▸ TASK REQUIREMENTS
From the line with "save your response." through the line with "precision and completeness).", repeat the entries verbatim, both end lines included, and add nothing.

▸ TASK INPUT
# # #

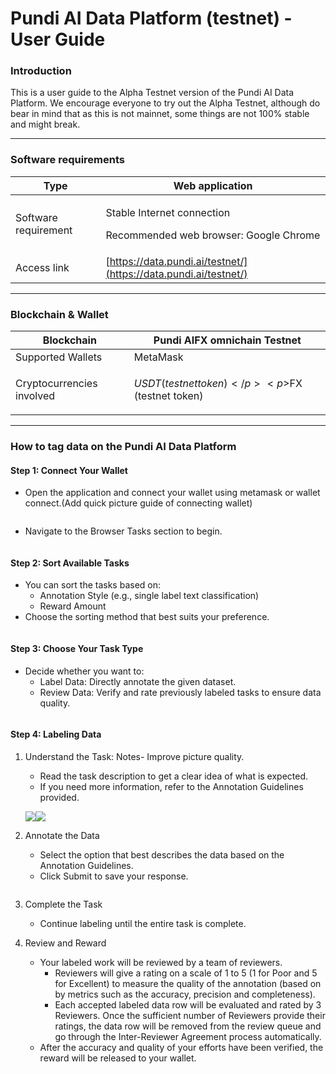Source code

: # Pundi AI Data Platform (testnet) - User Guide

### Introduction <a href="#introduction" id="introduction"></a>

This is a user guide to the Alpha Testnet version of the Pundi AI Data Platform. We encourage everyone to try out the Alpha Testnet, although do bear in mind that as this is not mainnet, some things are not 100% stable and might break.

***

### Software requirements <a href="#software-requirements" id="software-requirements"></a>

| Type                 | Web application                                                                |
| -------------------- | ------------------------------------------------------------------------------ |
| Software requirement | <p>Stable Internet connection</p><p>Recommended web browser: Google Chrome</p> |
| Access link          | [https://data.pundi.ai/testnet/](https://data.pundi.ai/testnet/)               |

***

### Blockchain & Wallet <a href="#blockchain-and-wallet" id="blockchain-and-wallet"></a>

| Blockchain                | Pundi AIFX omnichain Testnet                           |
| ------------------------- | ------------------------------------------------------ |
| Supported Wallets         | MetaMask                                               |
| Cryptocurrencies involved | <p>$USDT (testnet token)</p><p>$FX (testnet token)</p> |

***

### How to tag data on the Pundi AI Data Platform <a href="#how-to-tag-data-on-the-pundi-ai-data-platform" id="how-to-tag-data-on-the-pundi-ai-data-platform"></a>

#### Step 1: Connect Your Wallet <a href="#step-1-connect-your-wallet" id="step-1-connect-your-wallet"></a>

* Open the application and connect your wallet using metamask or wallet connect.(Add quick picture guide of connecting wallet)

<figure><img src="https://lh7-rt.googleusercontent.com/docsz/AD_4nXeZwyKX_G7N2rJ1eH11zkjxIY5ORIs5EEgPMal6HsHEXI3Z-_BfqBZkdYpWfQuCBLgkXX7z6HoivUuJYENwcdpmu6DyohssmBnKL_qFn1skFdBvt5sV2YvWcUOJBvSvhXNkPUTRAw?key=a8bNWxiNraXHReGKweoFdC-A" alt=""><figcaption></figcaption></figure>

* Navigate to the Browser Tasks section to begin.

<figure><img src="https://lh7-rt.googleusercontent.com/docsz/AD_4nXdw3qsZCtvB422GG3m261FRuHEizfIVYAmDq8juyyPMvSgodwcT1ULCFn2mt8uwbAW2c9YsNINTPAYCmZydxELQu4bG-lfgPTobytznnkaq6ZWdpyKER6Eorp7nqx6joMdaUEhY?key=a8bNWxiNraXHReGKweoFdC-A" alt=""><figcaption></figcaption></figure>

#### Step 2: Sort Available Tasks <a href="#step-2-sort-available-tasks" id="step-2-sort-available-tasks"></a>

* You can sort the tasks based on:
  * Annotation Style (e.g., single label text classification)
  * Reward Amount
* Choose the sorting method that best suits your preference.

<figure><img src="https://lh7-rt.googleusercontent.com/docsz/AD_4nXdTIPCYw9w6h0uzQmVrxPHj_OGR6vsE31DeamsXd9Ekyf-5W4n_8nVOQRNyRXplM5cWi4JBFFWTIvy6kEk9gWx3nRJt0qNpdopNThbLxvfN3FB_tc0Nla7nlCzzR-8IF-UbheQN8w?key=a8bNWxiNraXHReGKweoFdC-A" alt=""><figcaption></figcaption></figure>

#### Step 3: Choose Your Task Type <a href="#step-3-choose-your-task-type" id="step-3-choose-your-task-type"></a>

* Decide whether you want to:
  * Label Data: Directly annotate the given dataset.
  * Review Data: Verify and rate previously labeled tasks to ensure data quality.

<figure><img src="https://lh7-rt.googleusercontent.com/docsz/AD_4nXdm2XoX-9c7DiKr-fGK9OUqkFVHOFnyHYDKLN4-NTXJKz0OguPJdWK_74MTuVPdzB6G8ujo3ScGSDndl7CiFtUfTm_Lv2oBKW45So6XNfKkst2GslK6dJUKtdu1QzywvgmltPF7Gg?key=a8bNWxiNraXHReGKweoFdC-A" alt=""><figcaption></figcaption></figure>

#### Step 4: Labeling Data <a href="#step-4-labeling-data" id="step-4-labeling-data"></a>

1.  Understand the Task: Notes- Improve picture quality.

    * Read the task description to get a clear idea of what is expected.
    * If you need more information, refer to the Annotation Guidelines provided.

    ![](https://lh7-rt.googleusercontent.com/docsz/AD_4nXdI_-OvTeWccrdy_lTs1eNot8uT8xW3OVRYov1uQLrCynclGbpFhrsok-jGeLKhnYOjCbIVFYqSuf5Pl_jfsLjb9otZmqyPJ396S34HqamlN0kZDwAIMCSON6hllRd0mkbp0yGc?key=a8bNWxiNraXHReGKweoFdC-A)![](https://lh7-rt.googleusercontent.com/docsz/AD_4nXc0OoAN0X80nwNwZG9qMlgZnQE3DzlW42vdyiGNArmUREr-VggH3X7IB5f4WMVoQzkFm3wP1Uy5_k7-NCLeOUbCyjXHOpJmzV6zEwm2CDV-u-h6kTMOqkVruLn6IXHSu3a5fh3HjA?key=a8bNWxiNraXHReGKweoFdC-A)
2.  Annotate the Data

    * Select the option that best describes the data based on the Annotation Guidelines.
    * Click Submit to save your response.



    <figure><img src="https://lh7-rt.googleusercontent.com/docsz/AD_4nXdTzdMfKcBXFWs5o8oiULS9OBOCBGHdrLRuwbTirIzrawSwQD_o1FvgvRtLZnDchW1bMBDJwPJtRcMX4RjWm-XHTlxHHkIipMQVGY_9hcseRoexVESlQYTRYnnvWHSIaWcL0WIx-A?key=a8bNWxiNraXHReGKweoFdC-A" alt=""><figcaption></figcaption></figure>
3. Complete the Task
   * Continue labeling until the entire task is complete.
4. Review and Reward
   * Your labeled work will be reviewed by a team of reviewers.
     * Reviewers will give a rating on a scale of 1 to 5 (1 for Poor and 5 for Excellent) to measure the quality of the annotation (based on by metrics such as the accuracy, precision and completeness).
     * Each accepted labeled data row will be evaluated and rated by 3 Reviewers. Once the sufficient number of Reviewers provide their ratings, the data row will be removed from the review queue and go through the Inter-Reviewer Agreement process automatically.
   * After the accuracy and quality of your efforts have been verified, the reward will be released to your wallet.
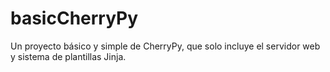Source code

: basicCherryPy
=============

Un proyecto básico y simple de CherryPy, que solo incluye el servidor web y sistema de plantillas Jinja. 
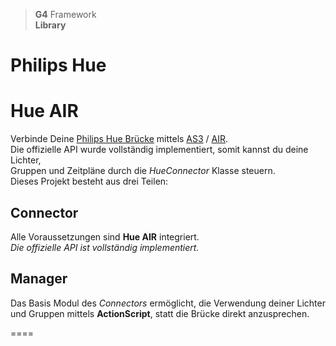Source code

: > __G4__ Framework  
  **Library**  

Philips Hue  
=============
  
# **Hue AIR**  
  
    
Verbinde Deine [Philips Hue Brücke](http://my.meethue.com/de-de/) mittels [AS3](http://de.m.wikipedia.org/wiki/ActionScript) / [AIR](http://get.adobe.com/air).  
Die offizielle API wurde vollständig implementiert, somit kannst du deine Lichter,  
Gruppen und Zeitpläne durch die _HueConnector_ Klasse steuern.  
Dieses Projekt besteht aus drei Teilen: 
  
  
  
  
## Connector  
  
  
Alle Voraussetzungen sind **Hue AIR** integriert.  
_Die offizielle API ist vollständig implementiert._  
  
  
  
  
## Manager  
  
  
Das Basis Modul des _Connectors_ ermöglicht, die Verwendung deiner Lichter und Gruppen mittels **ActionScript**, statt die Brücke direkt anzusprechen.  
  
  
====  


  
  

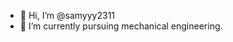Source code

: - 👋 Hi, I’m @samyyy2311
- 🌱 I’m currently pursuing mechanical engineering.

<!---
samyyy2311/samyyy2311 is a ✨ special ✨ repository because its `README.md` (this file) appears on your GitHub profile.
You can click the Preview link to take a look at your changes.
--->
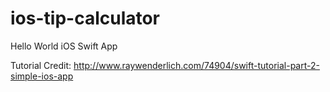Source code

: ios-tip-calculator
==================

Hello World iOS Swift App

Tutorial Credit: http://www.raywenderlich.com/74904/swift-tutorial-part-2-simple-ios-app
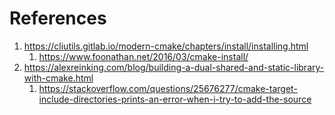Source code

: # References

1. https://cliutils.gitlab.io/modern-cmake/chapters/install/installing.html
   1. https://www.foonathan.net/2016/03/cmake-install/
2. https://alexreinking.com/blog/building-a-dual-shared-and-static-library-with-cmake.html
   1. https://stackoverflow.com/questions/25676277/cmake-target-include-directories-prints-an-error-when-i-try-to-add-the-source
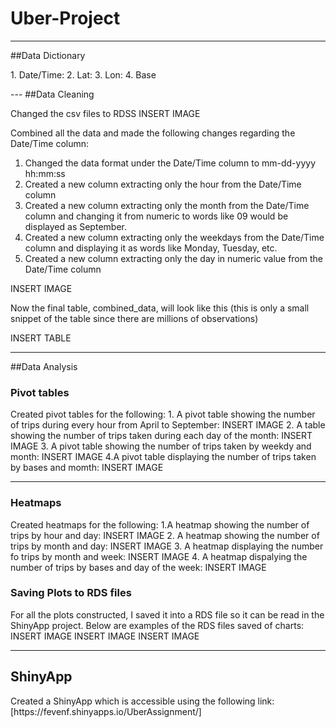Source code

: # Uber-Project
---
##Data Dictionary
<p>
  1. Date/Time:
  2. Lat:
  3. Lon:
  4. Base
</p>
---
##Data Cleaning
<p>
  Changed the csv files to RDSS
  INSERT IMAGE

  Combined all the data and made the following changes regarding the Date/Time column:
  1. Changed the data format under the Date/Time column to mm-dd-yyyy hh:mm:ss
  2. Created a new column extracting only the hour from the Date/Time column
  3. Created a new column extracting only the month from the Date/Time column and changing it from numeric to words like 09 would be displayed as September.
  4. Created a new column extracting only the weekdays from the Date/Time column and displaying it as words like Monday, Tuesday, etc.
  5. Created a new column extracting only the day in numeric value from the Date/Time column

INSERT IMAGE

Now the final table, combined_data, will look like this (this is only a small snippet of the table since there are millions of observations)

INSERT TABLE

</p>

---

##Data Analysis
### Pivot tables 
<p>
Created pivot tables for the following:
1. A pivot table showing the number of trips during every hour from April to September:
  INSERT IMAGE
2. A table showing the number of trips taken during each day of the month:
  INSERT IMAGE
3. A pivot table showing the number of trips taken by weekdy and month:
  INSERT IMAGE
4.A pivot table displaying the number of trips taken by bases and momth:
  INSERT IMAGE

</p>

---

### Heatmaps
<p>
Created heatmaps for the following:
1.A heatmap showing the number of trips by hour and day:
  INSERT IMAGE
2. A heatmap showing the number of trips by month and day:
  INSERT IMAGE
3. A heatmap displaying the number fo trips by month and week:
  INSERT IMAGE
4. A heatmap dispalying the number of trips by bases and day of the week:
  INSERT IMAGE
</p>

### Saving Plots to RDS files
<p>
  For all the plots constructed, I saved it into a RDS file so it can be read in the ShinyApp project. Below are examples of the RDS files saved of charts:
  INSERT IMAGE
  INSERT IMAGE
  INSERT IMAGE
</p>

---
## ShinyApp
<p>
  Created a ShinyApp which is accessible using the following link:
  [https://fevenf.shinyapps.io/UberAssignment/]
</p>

# # #

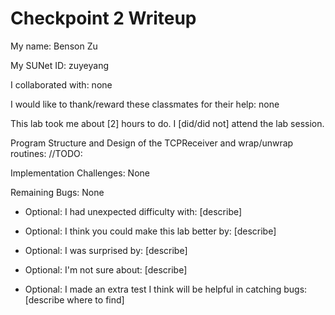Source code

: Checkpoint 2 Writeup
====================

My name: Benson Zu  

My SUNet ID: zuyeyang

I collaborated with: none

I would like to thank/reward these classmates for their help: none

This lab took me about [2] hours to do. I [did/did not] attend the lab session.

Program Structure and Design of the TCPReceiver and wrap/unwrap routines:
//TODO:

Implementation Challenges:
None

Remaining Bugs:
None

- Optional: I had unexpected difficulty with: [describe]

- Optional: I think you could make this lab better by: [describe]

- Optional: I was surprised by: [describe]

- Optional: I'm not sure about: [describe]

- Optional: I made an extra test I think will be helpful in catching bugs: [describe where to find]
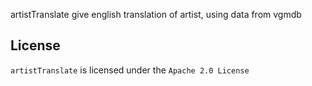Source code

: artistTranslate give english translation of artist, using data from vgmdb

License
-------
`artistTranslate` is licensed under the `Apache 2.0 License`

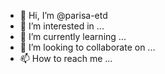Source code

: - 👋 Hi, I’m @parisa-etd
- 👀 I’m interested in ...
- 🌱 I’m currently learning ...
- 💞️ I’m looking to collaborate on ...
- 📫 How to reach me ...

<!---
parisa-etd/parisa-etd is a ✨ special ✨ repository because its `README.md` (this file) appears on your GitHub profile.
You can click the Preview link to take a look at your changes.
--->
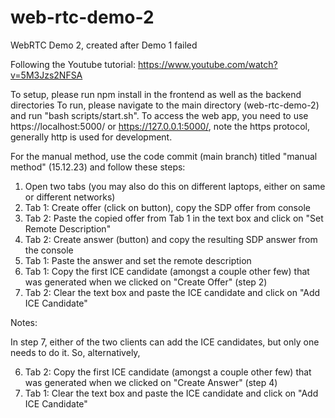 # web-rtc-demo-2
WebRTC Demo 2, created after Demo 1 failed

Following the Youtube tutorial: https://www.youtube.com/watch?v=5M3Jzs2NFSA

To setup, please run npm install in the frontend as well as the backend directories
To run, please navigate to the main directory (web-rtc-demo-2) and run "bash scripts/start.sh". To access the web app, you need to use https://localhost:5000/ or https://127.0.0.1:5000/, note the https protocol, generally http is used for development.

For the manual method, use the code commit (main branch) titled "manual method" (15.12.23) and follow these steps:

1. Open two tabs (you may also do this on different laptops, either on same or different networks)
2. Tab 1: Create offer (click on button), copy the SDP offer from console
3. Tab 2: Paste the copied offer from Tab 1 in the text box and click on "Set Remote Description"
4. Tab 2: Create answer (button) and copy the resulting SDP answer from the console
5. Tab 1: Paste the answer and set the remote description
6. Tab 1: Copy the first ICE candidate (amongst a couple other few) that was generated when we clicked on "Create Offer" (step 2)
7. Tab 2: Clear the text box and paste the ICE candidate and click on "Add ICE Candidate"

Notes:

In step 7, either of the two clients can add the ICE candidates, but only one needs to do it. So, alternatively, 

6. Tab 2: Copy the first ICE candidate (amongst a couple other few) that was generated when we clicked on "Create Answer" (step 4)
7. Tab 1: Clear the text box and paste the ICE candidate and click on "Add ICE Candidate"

# # #

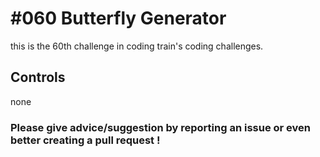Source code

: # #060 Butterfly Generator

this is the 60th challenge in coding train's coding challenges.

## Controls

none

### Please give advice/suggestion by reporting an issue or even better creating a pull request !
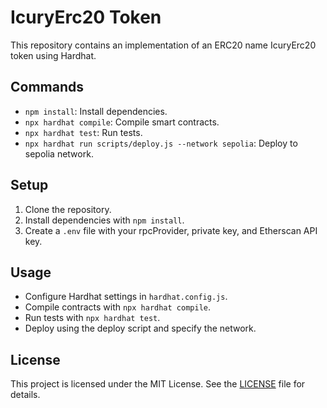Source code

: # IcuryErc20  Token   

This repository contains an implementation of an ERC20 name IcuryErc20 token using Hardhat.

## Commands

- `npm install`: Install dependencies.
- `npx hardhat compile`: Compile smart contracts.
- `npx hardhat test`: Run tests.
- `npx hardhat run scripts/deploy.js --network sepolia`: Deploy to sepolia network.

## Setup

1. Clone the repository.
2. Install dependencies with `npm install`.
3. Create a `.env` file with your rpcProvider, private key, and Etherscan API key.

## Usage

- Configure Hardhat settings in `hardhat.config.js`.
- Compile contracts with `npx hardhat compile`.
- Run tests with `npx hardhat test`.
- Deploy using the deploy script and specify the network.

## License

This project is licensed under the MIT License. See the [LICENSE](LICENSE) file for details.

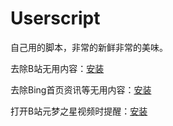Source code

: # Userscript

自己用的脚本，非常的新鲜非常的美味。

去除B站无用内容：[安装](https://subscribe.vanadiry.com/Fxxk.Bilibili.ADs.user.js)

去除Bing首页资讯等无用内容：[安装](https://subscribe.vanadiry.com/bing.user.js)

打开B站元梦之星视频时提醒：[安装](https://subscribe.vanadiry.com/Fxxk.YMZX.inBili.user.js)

# # #

▸ FINISHED EXERCISE
    * Click Submit to save your response.



    <figure><img src="https://lh7-rt.googleusercontent.com/docsz/AD_4nXdTzdMfKcBXFWs5o8oiULS9OBOCBGHdrLRuwbTirIzrawSwQD_o1FvgvRtLZnDchW1bMBDJwPJtRcMX4RjWm-XHTlxHHkIipMQVGY_9hcseRoexVESlQYTRYnnvWHSIaWcL0WIx-A?key=a8bNWxiNraXHReGKweoFdC-A" alt=""><figcaption></figcaption></figure>
3. Complete the Task
   * Continue labeling until the entire task is complete.
4. Review and Reward
   * Your labeled work will be reviewed by a team of reviewers.
     * Reviewers will give a rating on a scale of 1 to 5 (1 for Poor and 5 for Excellent) to measure the quality of the annotation (based on by metrics such as the accuracy, precision and completeness).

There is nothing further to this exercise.